Ой, да православный ты, наш Дон,
Да, Дон,
Дон Иванович...
Тихо, не в полный голос, чтобы не растерять нежности, Санька поет эту песню, когда совсем невмочь от шелеста песчинок и свирепого воя бури. Кажется ему, Саньке, что неторопливая, величальная песня плавно, как воды Дона, проплывает над пыльно-каменистым Афганистаном, над чахлой, выжженной землей...
Сам Санька не радист, а механик, один из тех, кто во время следования колонны автомобилей по «дружественной территории» помогает поставить машину на колеса, если она попадет на мину или же будет обстреляна. Правда, редко удавалось восстановить машину – она не птица Феникс, из пепла не восстанет.
Дружок – ростовчанин Юрка позволял иногда повертеть ручку настройки приемника, может, повезет поймать ростовскую волну. Удача, конечно, редкостная, но возможная, потому что приемник в полку мощный. Но не всегда это можно было. Война! Рация должна постоянно быть занята военной работой. Поэтому Санька забегал еще и попеть хотя бы немного, потихоньку, хоть так – душой коснуться земли родной.
Санька поет, а Юрка тихонько подтягивает так, как пели их предки – донские казаки, мыслями, сердцем переносясь в родные станицы, родившие их, воспитавшие бесстрашными, ловкими, привившие им любовь к хлебным привольным степям, разнотравью, лошадям, к вольному гордому краю.

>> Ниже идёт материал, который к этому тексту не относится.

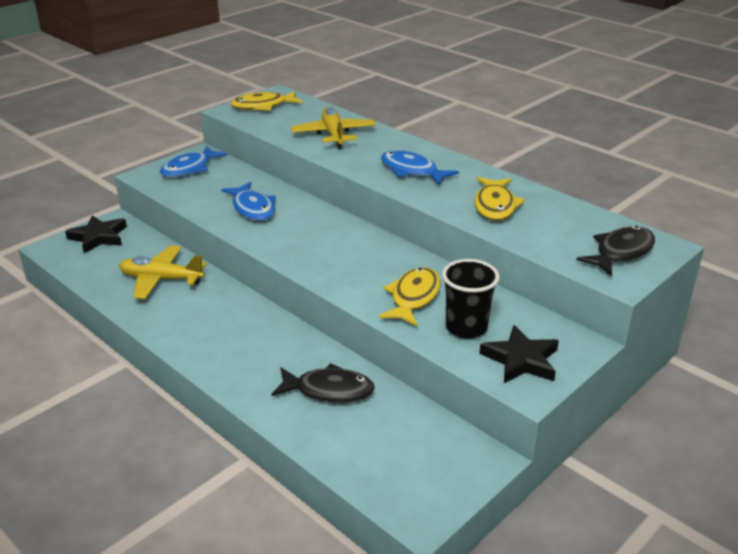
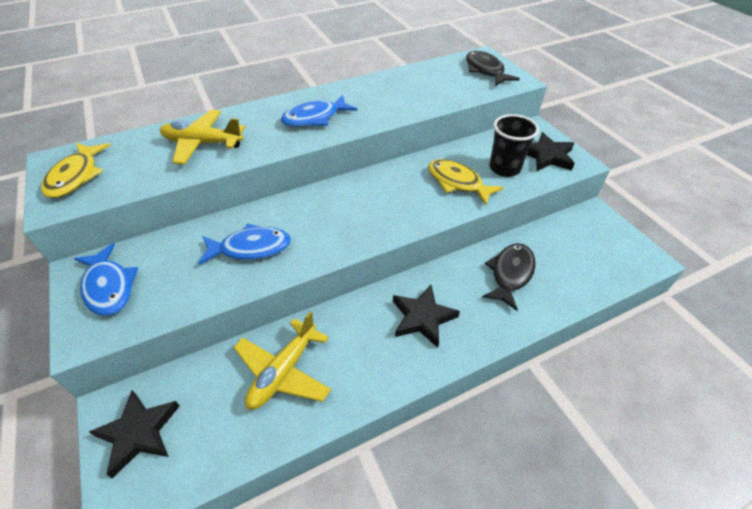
camera: 70 degrees left, 15 degrees up
(242, 339) = (422, 318): none -> black star
(495, 205) = (399, 96): yellow fish -> none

Тосковал Санька редко. Обычно в ротной палатке, на отдыхе брал в руки гитару и пел «на потребу публики» разные песни: веселые, шутливые, даже и похабные приблатненные, прославляющие удаль и ухарство ростовских жиганов – откровенно тюремный фольклор. Но когда не было долго писем из дома, когда погибал дружок из автобата или когда поднимался сволочной «афганец», тогда Санька «а капелло», то есть без гитары, пел эту свою песню родной земли.